California Court Rules On Disclosure of Life Settlements

A California couple brought a class action lawsuit in January of this year against Lincoln National Insurance Company, alleging that they did not know they could sell their $7.2 million insurance policy on the secondary market. The couple alleged that they twice had to reduce the size of the policy, leaving them with only $2 million of coverage, because they could not afford the premiums.

The couple further alleges that the Lincoln agent gave them only two options – pay higher premiums or surrender all or part of the policy.

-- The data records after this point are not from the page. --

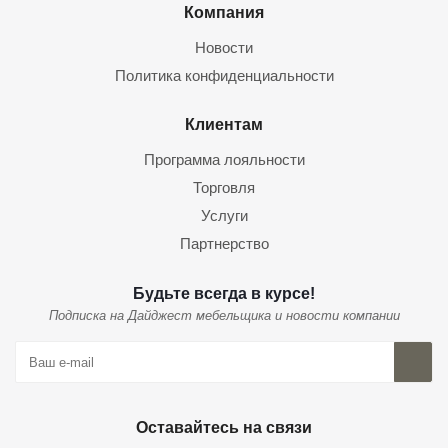
Компания
Новости
Политика конфиденциальности
Клиентам
Программа лояльности
Торговля
Услуги
Партнерство
Будьте всегда в курсе!
Подписка на Дайджест мебельщика и новости компании
Оставайтесь на связи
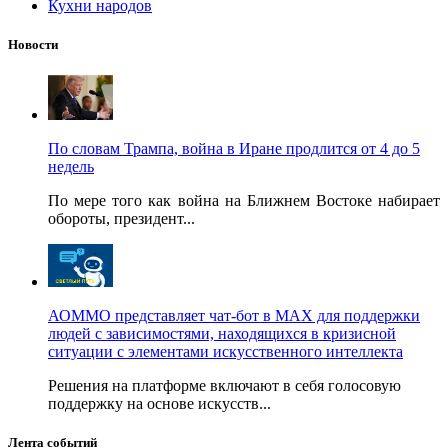
Кухни народов
Новости
По словам Трампа, война в Иране продлится от 4 до 5
недель
По мере того как война на Ближнем Востоке набирает
обороты, президент...
АОММО представляет чат-бот в MAX для поддержки
людей с зависимостями, находящихся в кризисной
ситуации с элементами искусственного интеллекта
Решения на платформе включают в себя голосовую
поддержку на основе искусств...
Лента событий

A third option actually was available however, which is a life settlement. A life settlement is the sale of an unwanted or unneeded life insurance policy. In the case at hand, where a couple cannot afford the premiums, they could sell the policy to an investor, usually for many times more than the surrender value of the policy. As such, the life settlement can provide a “win/win” scenario, where the insured receives a payment and a reduction in premiums, and the investor receives a non-correlated asset that can produce interesting returns.

The Judge in this case said that the plaintiffs had sufficiently alleged a duty to disclose on the part of the insurance agent, who did not tell the couple about this third option. This case could be significant for the insurance industry and the life settlement industry. Life settlement market players have long alleged that insurance companies who do not permit their agents to discuss life settlements are doing their clients a disservice as they may be foregoing their very best option.